When the first directory is scanned through (in the while ((element = readdir(directory1)) != NULL)), the following actions will be performed for each file:

  • It is checked if a file with the same name exists in the second directory;
  • If it exists there, their content is compared through the functions byte_by_byte_file_comparison() or hash_by_hash_file_comparison().

If one of these conditions fails, then is_directory_equal will be set to false.

When the second directory is scanned through (in the while ((element = readdir(directory2)) != NULL)) only the following action will be performed for each file:

  • It is checked if a file with the same name exists in the first directory. If it does not, is_directory_equal will be set to false.
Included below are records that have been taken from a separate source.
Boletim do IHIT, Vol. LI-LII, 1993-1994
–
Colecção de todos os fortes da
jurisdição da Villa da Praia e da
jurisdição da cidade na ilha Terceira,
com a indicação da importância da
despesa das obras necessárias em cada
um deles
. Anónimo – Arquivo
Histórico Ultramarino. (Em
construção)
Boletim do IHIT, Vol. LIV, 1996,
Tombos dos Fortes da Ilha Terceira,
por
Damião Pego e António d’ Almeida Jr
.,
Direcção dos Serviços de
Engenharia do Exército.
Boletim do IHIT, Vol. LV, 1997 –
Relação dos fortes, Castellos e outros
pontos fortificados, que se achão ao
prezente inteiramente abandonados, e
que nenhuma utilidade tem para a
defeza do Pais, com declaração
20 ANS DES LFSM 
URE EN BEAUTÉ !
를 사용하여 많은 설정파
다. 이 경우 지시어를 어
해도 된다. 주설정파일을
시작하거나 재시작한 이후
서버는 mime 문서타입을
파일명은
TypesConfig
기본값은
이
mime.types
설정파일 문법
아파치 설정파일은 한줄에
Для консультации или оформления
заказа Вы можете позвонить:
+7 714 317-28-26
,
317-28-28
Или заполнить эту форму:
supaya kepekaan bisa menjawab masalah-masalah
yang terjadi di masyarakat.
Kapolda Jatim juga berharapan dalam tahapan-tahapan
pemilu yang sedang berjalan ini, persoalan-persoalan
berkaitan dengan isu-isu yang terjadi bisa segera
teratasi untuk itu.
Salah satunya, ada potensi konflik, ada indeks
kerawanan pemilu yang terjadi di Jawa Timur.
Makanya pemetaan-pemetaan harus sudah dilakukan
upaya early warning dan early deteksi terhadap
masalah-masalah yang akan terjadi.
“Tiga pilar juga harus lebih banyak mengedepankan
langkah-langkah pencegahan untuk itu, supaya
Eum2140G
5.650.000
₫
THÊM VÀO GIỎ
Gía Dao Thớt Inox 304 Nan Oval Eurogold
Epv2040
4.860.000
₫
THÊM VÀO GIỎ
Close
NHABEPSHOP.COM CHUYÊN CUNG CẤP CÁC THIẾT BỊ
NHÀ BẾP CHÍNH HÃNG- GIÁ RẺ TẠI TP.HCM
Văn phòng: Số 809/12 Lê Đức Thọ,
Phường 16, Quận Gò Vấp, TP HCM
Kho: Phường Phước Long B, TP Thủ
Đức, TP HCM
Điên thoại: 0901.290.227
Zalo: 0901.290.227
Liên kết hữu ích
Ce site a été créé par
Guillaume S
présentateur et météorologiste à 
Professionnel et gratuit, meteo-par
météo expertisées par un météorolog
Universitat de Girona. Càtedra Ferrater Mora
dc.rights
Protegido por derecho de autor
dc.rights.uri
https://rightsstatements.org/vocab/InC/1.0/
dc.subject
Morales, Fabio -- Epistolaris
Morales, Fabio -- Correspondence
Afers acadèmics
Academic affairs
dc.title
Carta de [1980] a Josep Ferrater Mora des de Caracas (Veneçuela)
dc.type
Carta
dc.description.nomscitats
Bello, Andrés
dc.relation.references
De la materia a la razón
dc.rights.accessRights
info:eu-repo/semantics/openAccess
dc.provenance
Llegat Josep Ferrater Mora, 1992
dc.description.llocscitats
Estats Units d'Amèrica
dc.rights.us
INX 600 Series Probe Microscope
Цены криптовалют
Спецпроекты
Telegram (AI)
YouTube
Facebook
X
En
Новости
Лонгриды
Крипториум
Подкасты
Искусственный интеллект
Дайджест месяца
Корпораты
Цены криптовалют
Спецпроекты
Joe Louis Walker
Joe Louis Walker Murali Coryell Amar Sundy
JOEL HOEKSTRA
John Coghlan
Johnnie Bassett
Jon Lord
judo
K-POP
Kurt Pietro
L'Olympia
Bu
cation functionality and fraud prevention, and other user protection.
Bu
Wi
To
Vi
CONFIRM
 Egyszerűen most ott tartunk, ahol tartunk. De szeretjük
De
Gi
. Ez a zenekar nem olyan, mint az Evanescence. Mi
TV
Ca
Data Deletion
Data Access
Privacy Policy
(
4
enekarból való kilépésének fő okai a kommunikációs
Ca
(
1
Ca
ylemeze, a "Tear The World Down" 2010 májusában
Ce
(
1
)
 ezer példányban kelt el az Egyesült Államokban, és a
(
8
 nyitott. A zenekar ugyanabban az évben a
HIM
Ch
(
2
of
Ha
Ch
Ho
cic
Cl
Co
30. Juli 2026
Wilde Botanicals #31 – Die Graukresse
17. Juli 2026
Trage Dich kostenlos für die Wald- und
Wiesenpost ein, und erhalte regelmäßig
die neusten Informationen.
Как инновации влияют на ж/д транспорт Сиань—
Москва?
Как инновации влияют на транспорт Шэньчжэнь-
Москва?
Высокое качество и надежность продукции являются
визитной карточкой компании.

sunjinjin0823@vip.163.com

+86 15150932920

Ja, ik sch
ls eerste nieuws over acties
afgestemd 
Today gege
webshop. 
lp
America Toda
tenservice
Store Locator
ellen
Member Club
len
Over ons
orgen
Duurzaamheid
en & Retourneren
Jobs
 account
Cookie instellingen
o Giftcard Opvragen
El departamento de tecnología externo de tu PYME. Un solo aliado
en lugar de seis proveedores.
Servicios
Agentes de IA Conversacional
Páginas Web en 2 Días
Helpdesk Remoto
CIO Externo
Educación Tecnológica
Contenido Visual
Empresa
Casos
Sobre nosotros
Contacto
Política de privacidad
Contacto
Because if it does, it's guaranteed that its content is the same, since it's already been analyzed when the first directory was scanned through.

Point 3

As explained in "Point 1", it is checked if each element (including folders) with the same name exists in the other directory. If it does not, is_directory_equal will be set to false.

Point 4

While looping over the elements of the first directory, if a folder is found and if one with the same name exists in the second directory, analyze_directories() will be called again on said folders, generating a recursion. It is guaranteed that the recursion will terminate because it will eventually be reached a leaf of the File System (no subfolders). The result of this recursive call will be put in and with the current value of is_directory_equal and its result assigned to is_directory_equal. This is done because if two subdirectories are not equivalent, then the root directories will not be equal (hence, false and anything = false), but if said subdirectories are equivalent, then the overall result depends on the current result of is_directory_equal (and potentially of the parent recursive calls) (hence, true and anything = [depends on the 'anything']).

Conclusion

We've seen that if one of these four cases fails, the variable is_directory_equal gets set to false. Since nowhere else is_directory_equal gets set to true except in its definition, if it gets set to false, it is guaranteed that the directories will be considered to be not equivalent since this is the value which will be returned from the function.

Instead, if the flow of execution never hits these points (hence, all the cases are true), is_directory_equal will keep being true, which will tell the calling function that the directories are equivalent.